17th May, 2011

Travel Tuesday: Resident Parking in MyCity

One of the things that must be done when moving in Germany is the changing of the dwelling you are registered in with the office of the city (Buergeramt) your new residence is in. That’s actually quite easy to do and free of charge. However, I also have a school car registered to my address and I had to change that as well, so I had to wait for a document from my new landlord saying that there was no parking associated with my rent contract or the new building I lived in.

Armed with all the documents needed, I went to do that today.

Changing the registration for myself turned out not to be a problem. I just showed the guy my passport and new rent contract and he changed it all for free. When it came to the car, I gave him the previous permit and the document from my landlord, and he also changed the permit to the new address. However, the car is registered in a different city, so he asked me why and I told him that it was the property of the company I work for. He said, ‘Okay, no problem’ (it’s normal for company cars in Germany to be registered in the city of the home office of the company). The whole process took about 10 minutes and after printing out a map of the new zone the car can be parked in, I returned to the school to take care of a few things before my next class.

Then I looked at the map.

It didn’t make much sense to me, but I thought that that was my problem.

So, once again I solicited the help of the nearest German.

After looking at and discussing it with her, she said, ‘This doesn’t make any sense. I’ll call them and ask.’

After taking the phone tour of MyCity, she was finally connected to someone who told her that they could help. After explaining why she was calling, the person on the other end chuckled and told her she wasn’t the first person to call about this.

Here”s what we learned.

First of all, the Ordnungsamt (office that makes sure all the rules are followed) is in charge of the parking meters and enforcing parking regulations (which they are very lackadaisical about). However, the public parking areas are determined by the Tiefbauamt (Public Works Department). However, apparently the two don’t communicate. So, while the Ordnungsamt may say that it’s okay to park in one area, the Tiefbauamt might determine that it’s not a public parking area.

On the map that I have, it lists the areas I can park in as B & C (there are three of both). However, it also says that there is no parking other than short term parking allowed in area C . which, of course, is quite a bit of the area. However, public parking IS allowed in area C and people can leave their cars there overnight if they don’t have a residency permit (for free). In addition to that, another school car we have has a permit next to the one that mine is registered in and we leave it in the C areas all the time, sometimes for several days at a time and has never gotten a ticket (cars are rarely towed in MyCity).

So, basically the car can only be parked in half of the areas it should be able to be parked unless I want to run the risk of getting a ticket (from an office that (as far as I can tell) doesn’t really care) for parking in an area that the car should be allowed to be parked in, but is technically not.

None of this really makes all that much sense to me, and it’s basically because the right hand of MyCity doesn’t know what the left hand of MyCity is doing.

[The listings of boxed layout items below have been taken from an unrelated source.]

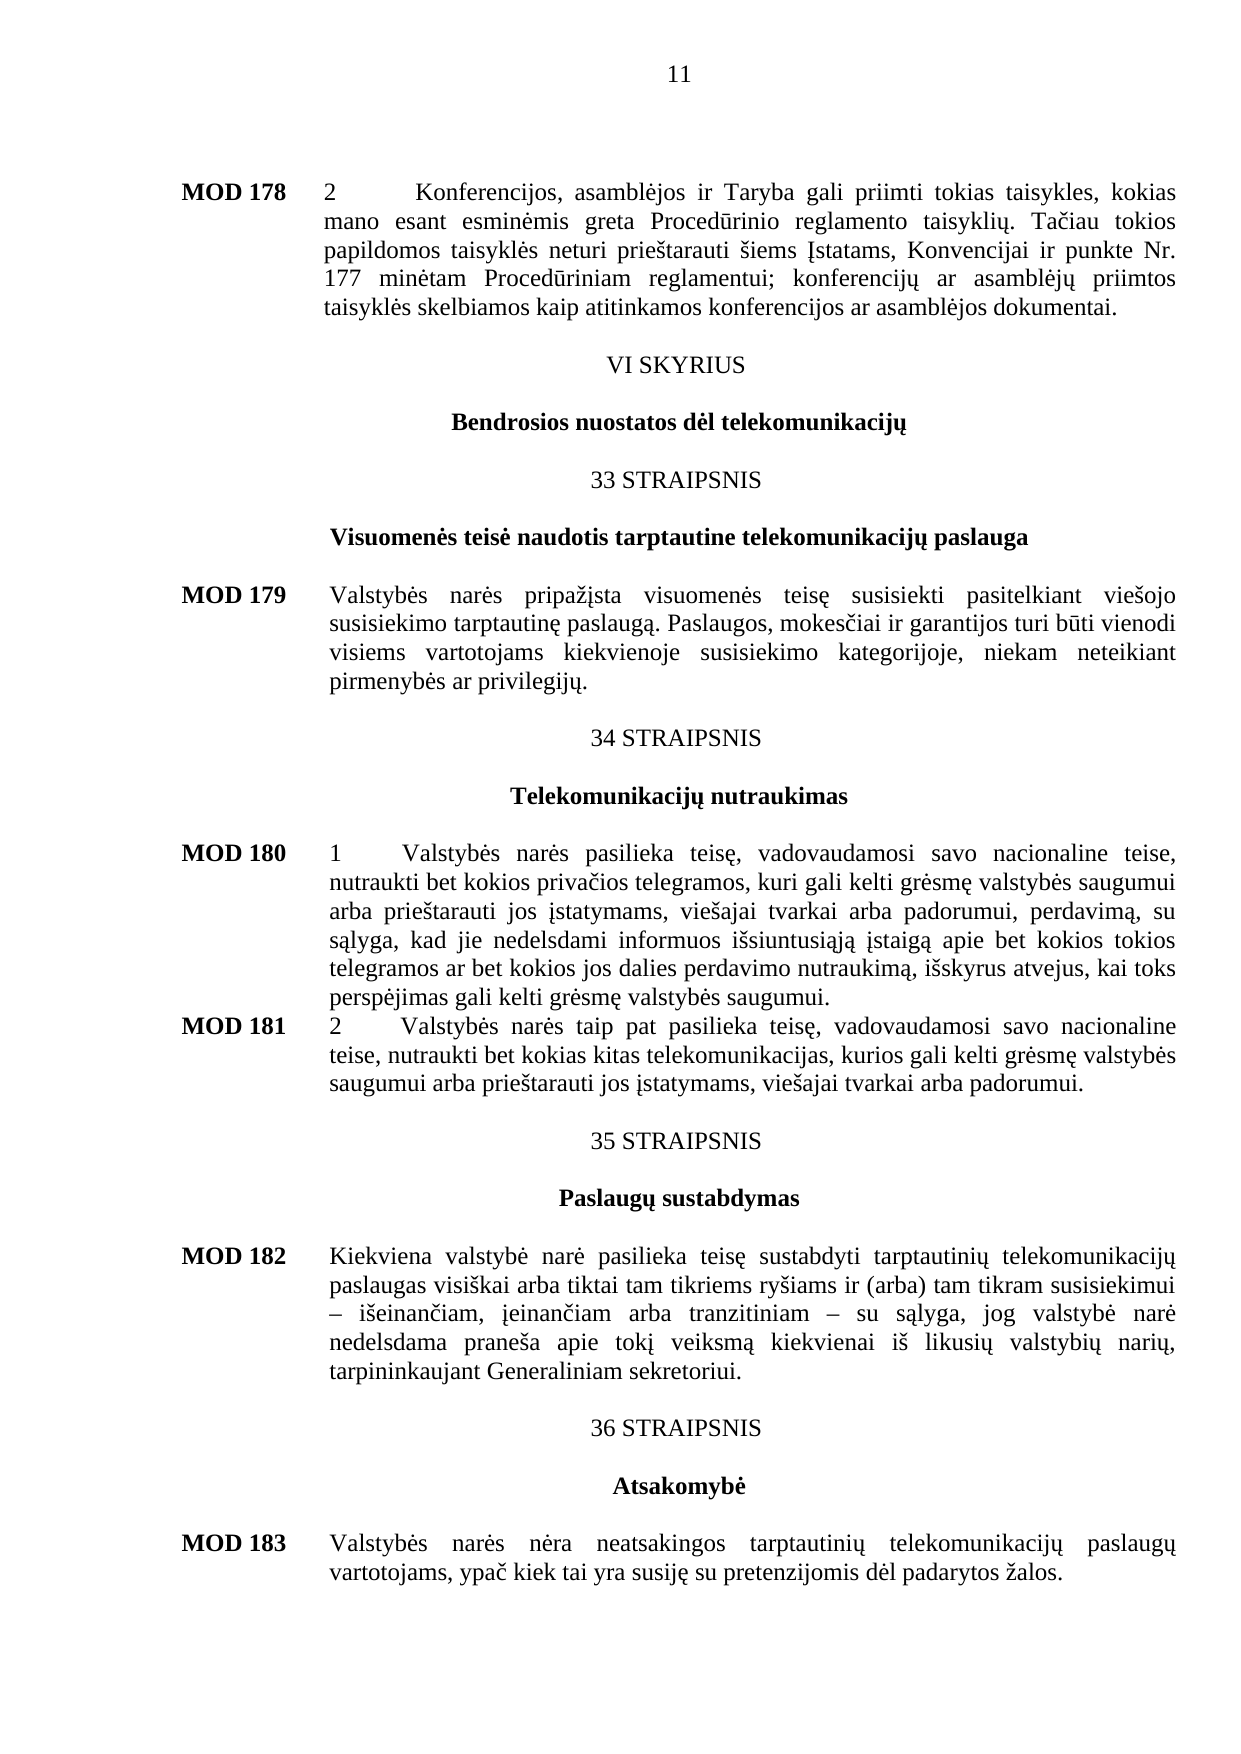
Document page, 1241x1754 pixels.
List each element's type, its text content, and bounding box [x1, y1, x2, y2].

text 33 STRAIPSNIS [177, 465, 1181, 493]
table_header MOD 182 [177, 1241, 325, 1385]
table_header MOD 180 [177, 839, 325, 1011]
text VI SKYRIUS [177, 350, 1181, 378]
text 35 STRAIPSNIS [177, 1126, 1181, 1155]
text Visuomenės teisė naudotis tarptautine telekomunikacijų paslauga [177, 522, 1181, 551]
text Telekomunikacijų nutraukimas [177, 781, 1181, 810]
text Paslaugų sustabdymas [177, 1183, 1181, 1212]
table_cell MOD 178 [177, 177, 319, 321]
table_header MOD 183 [177, 1529, 325, 1586]
text Bendrosios nuostatos dėl telekomunikacijų [177, 407, 1181, 436]
text 34 STRAIPSNIS [177, 723, 1181, 752]
text 36 STRAIPSNIS [177, 1413, 1181, 1442]
text Atsakomybė [177, 1471, 1181, 1500]
table_header MOD 179 [177, 580, 325, 695]
table_cell MOD 181 [177, 1011, 325, 1097]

i had to smile and laugh when i read your story. the german “Ameter” are soooo…….they’re just so……well, i guess you know what they’re all about!

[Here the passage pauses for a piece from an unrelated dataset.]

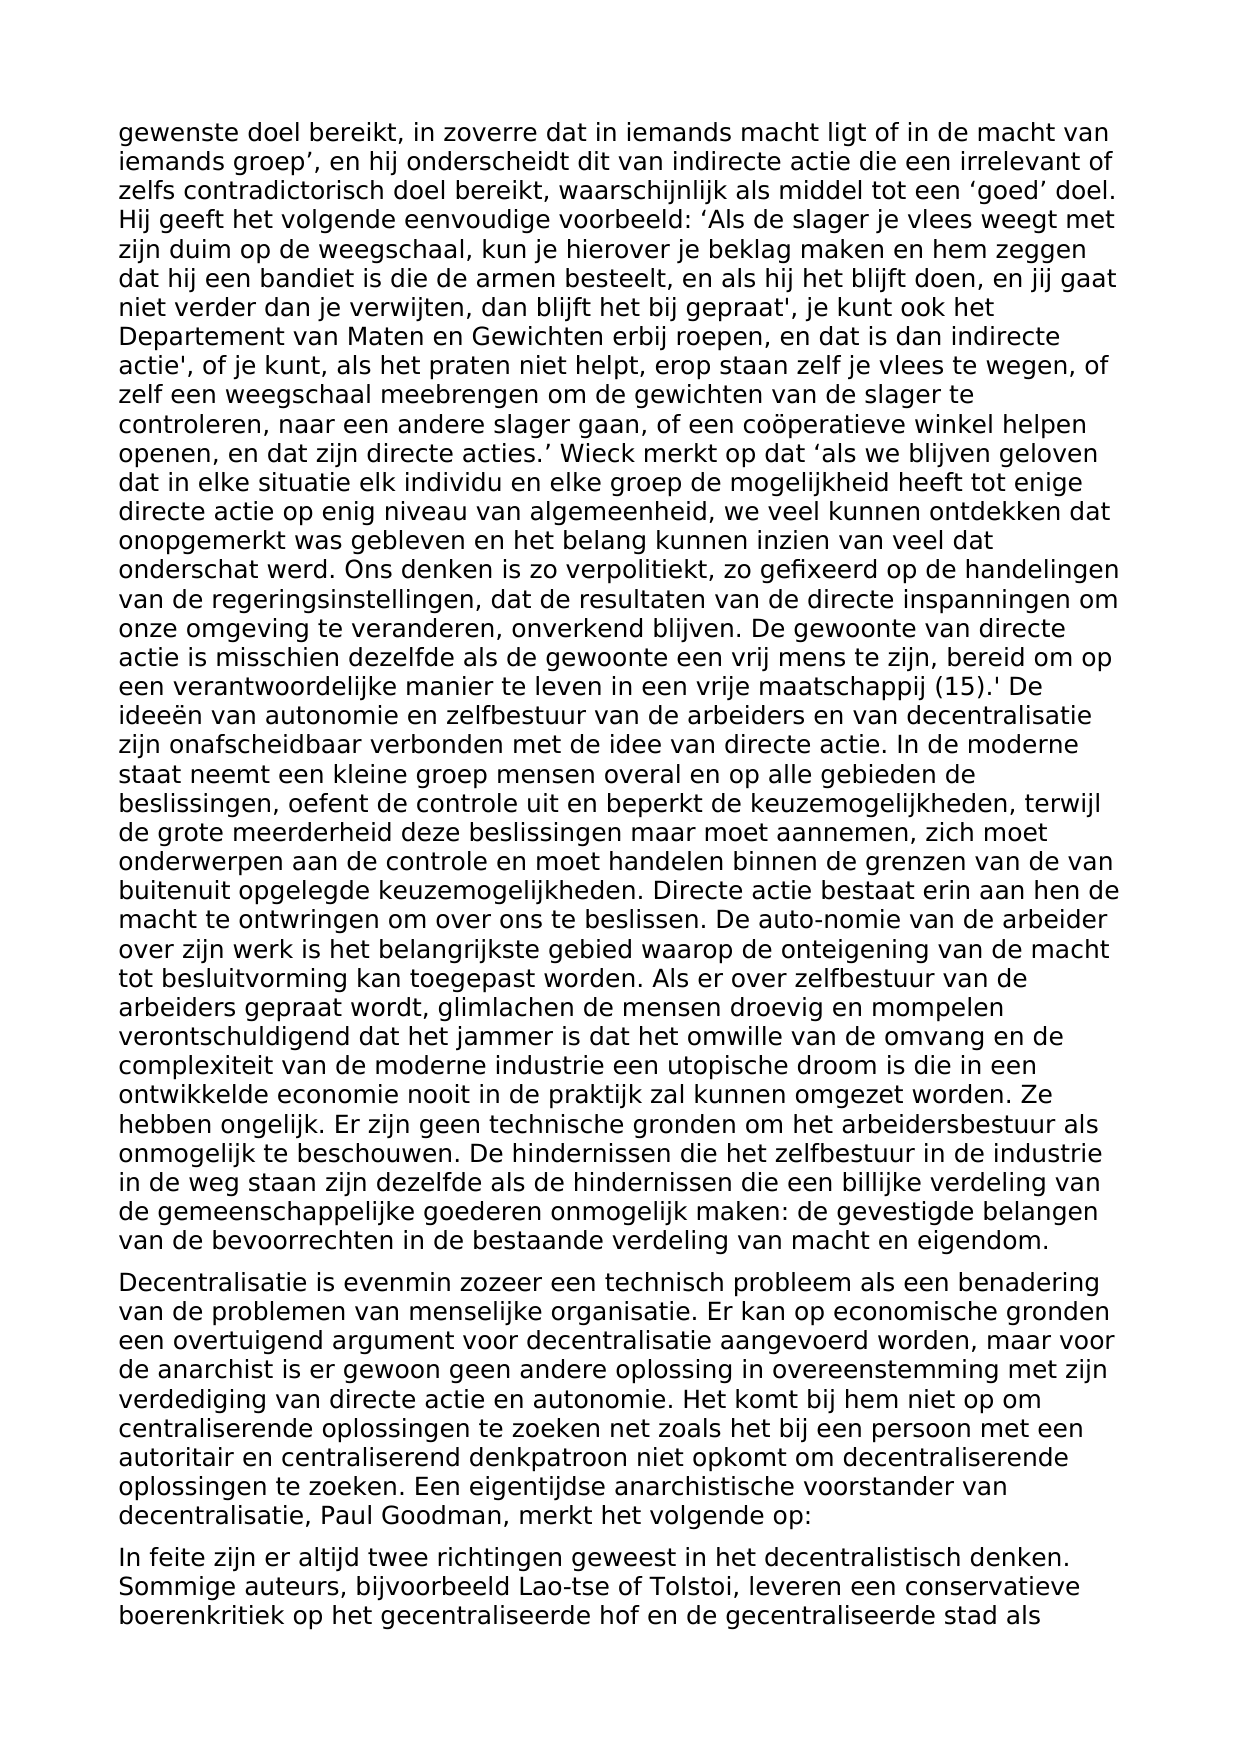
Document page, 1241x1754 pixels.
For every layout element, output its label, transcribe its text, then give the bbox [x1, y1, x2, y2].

text In feite zijn er altijd twee richtingen geweest in het decentralistisch denken. Sommige auteurs, bijvoorbeeld Lao-tse of Tolstoi, leveren een conservatieve boerenkritiek op het gecentraliseerde hof en de gecentraliseerde stad als [118, 1543, 1122, 1631]
text Decentralisatie is evenmin zozeer een technisch probleem als een benadering van de problemen van menselijke organisatie. Er kan op economische gronden een overtuigend argument voor decentralisatie aangevoerd worden, maar voor de anarchist is er gewoon geen andere oplossing in overeenstemming met zijn verdediging van directe actie en autonomie. Het komt bij hem niet op om centraliserende oplossingen te zoeken net zoals het bij een persoon met een autoritair en centraliserend denkpatroon niet opkomt om decentraliserende oplossingen te zoeken. Een eigentijdse anarchistische voorstander van decentralisatie, Paul Goodman, merkt het volgende op: [118, 1268, 1122, 1531]
text gewenste doel bereikt, in zoverre dat in iemands macht ligt of in de macht van iemands groep’, en hij onderscheidt dit van indirecte actie die een irrelevant of zelfs contradictorisch doel bereikt, waarschijnlijk als middel tot een ‘goed’ doel. Hij geeft het volgende eenvoudige voorbeeld: ‘Als de slager je vlees weegt met zijn duim op de weegschaal, kun je hierover je beklag maken en hem zeggen dat hij een bandiet is die de armen besteelt, en als hij het blijft doen, en jij gaat niet verder dan je verwijten, dan blijft het bij gepraat', je kunt ook het Departement van Maten en Gewichten erbij roepen, en dat is dan indirecte actie', of je kunt, als het praten niet helpt, erop staan zelf je vlees te wegen, of zelf een weegschaal meebrengen om de gewichten van de slager te controleren, naar een andere slager gaan, of een coöperatieve winkel helpen openen, en dat zijn directe acties.’ Wieck merkt op dat ‘als we blijven geloven dat in elke situatie elk individu en elke groep de mogelijkheid heeft tot enige directe actie op enig niveau van algemeenheid, we veel kunnen ontdekken dat onopgemerkt was gebleven en het belang kunnen inzien van veel dat onderschat werd. Ons denken is zo verpolitiekt, zo gefixeerd op de handelingen van de regeringsinstellingen, dat de resultaten van de directe inspanningen om onze omgeving te veranderen, onverkend blijven. De gewoonte van directe actie is misschien dezelfde als de gewoonte een vrij mens te zijn, bereid om op een verantwoordelijke manier te leven in een vrije maatschappij (15).' De ideeën van autonomie en zelfbestuur van de arbeiders en van decentralisatie zijn onafscheidbaar verbonden met de idee van directe actie. In de moderne staat neemt een kleine groep mensen overal en op alle gebieden de beslissingen, oefent de controle uit en beperkt de keuzemogelijkheden, terwijl de grote meerderheid deze beslissingen maar moet aannemen, zich moet onderwerpen aan de controle en moet handelen binnen de grenzen van de van buitenuit opgelegde keuzemogelijkheden. Directe actie bestaat erin aan hen de macht te ontwringen om over ons te beslissen. De auto-nomie van de arbeider over zijn werk is het belangrijkste gebied waarop de onteigening van de macht tot besluitvorming kan toegepast worden. Als er over zelfbestuur van de arbeiders gepraat wordt, glimlachen de mensen droevig en mompelen verontschuldigend dat het jammer is dat het omwille van de omvang en de complexiteit van de moderne industrie een utopische droom is die in een ontwikkelde economie nooit in de praktijk zal kunnen omgezet worden. Ze hebben ongelijk. Er zijn geen technische gronden om het arbeidersbestuur als onmogelijk te beschouwen. De hindernissen die het zelfbestuur in de industrie in de weg staan zijn dezelfde als de hindernissen die een billijke verdeling van de gemeenschappelijke goederen onmogelijk maken: de gevestigde belangen van de bevoorrechten in de bestaande verdeling van macht en eigendom. [118, 118, 1122, 1256]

lived there myself for 16 years prior to 2005, went back this past summer for the first time, interviewing for jobs and looking to get established there again. within 3 weeks, i vividly recalled why i left in the first place and would have no intention of ever going there again if it weren’t for the fact that my son lives there with his mother.

good luck to you and enjoy- i’ll continue to enjoy the aspects of it that i did enjoy from afar.